Text for analysis:
For implementation this would mean code much like the current patchset, but in addition:
- LIOD_BIND and related code is removed (this includes removing the new ptlrpcd_ctl.pc_cpu field).
- pdb_policy_t and related code is removed (this includes removing the ptlrpcd_bind_policy tunable).
- pdl_policy_t and related code is removed.
Olaf, thanks for explaining, and your last comment about removing policies is very reasonable to me.
Also, because it's difficult to ask everybody to test performance before landing it, I think the safe way to implement this feature is, users can configure system and make it work in the same way as today, so they can switch back to old fashion if it can't work well as now.
If we think over current ptlrpcd:
- map thread index to cpu, bind thread on the numa node that this cpu belongs to
- PDB_POLICY_PAIR: half of threads (thread 1,3,5,7...) have numa affinity, another half of threads are free to run on any CPUs. This is the default policy.
- PDB_POLICY_NEIGHBOR & PDB_POLICY_FULL: all threads have numa affinity on numa node (probably nobody has system configured without NUMA), the difference is PDB_POLICY_FULL has no partner but PDB_POLICY_NEIGHBOR has partner threads.
- PDB_POLICY_NONE: no affinity, no partner.
So your second comment should be able to cover most of these cases except PDB_POLICY_PAIR. However, when policy is PDB_POLICY_PAIR, even some threads has no cpu affinity, but we should expect these threads to run on the cpus of the same NUMA node that their partners are running on (although it may not always true in current implementation), which means it essentially has no difference with PDB_POLICY_NEIGHBOR except number of partners, so I think your proposal should be able to satisfy all requirements.
Now let's get back to your patch, bind thread on particular cpu is a new behave, and this is another reason that I'm asking about it. If you think this is a valuable thing to have, let's have an example like this:
socket0: numa[0,1] socket1: numa[2,3] numa0: cpu[0-3], cpu[16-19] numa1: cpu[4-7], cpu[20-23] numa2: cpu[8-11], cpu[24-27] numa3: cpu[12-15], cpu[28-31] core0: cpu[0,16] core1: cpu[1,17] core2: cpu[2,18] .... core15: cpu[15,31]
and user created two CPU partitions which matches cpu topology of socket for some reasons (just as example, better way is matching numa topology in this case)

Record excerpts:
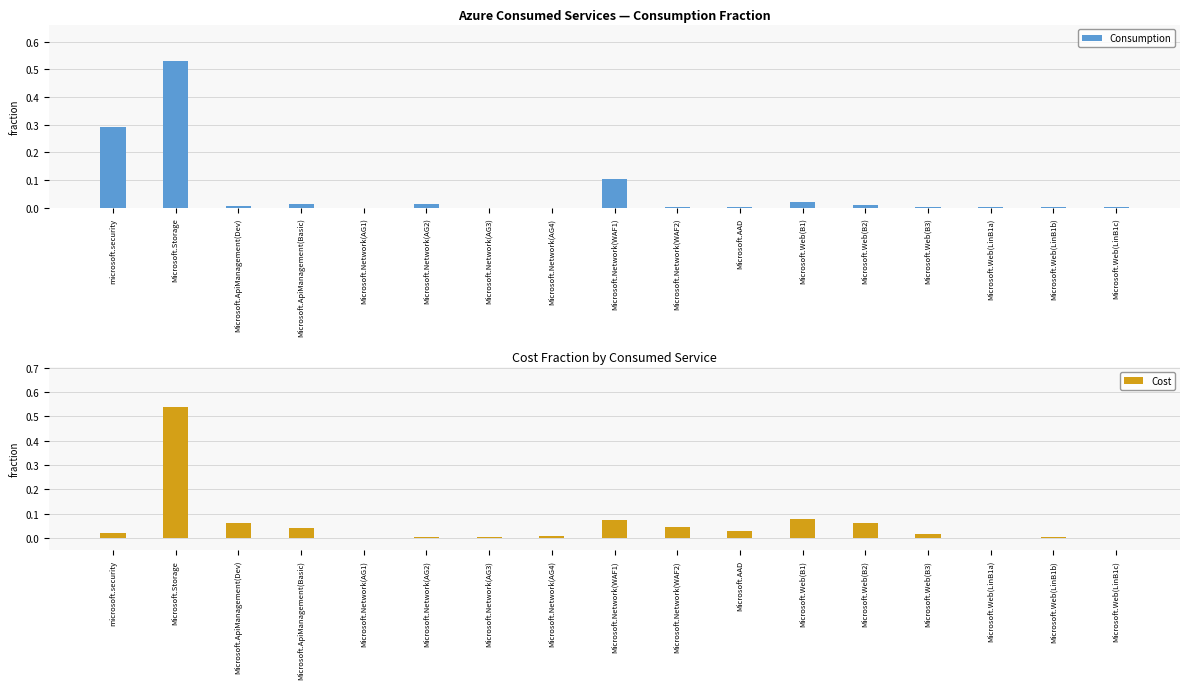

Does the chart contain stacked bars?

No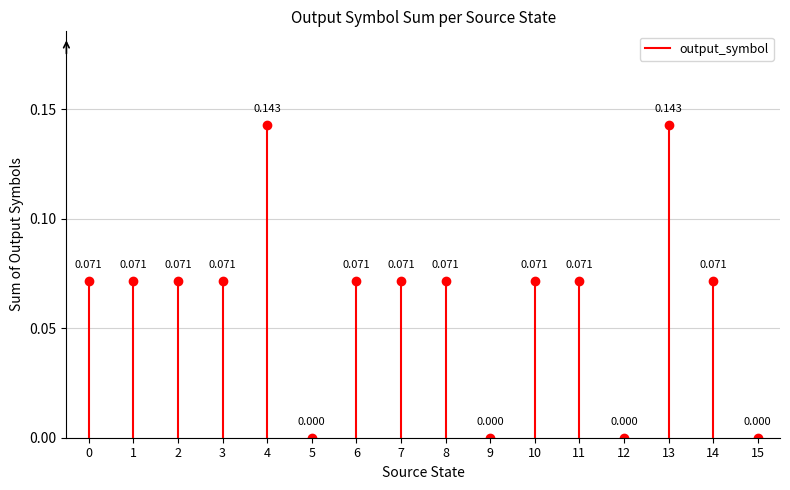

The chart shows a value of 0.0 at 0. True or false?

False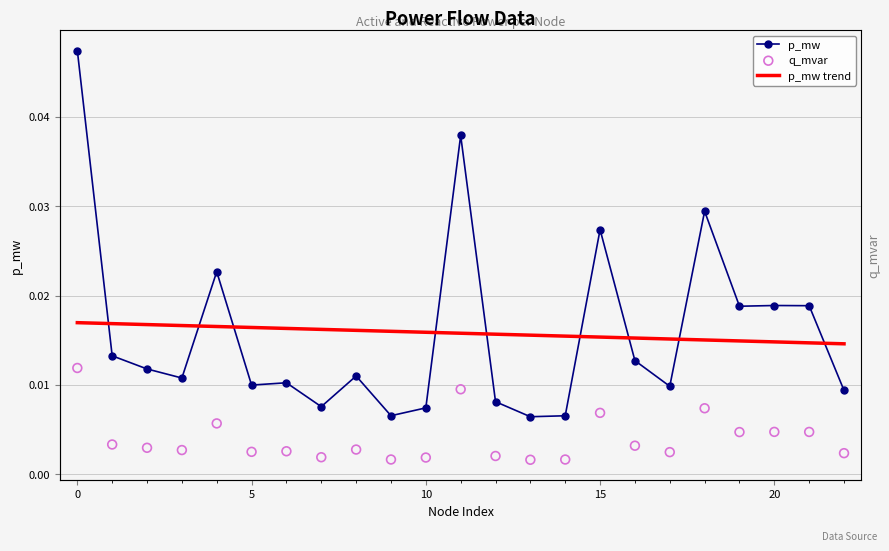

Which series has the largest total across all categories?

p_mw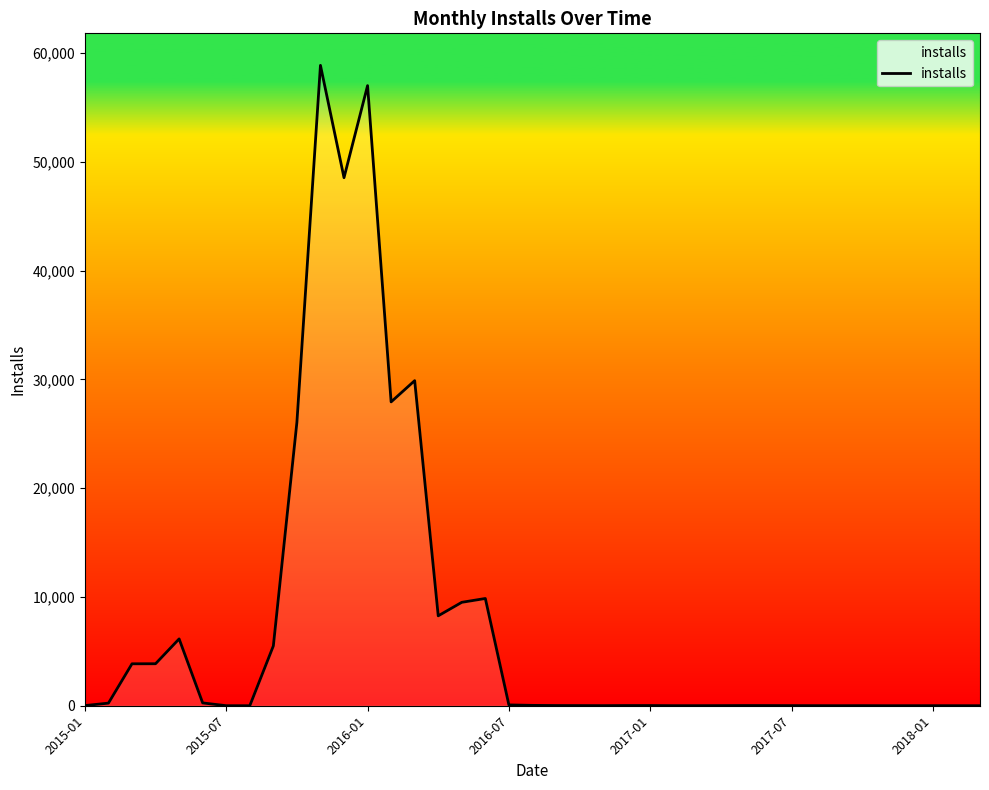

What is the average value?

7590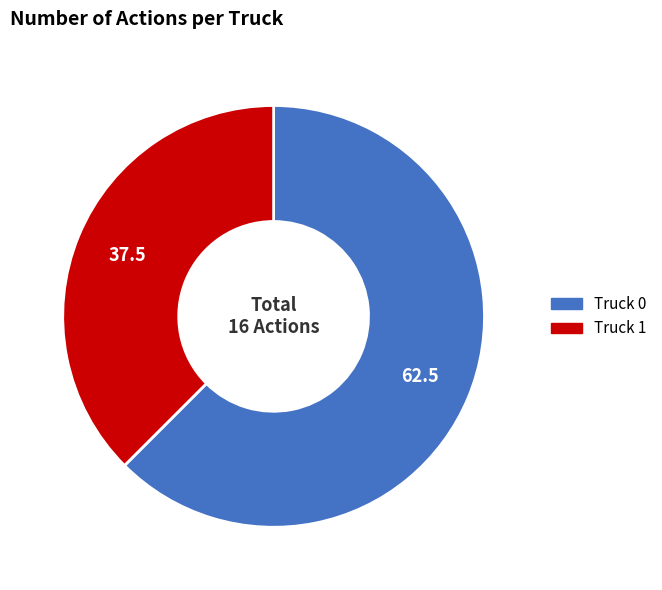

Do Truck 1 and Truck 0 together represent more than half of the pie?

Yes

Work instruction:
Write out the passage of the ptlrpcd discussion above word for word, starting with "- PDB_POLICY_NONE: no" and going on through "satisfy all requirements.".

Your solution:
- PDB_POLICY_NONE: no affinity, no partner.
So your second comment should be able to cover most of these cases except PDB_POLICY_PAIR. However, when policy is PDB_POLICY_PAIR, even some threads has no cpu affinity, but we should expect these threads to run on the cpus of the same NUMA node that their partners are running on (although it may not always true in current implementation), which means it essentially has no difference with PDB_POLICY_NEIGHBOR except number of partners, so I think your proposal should be able to satisfy all requirements.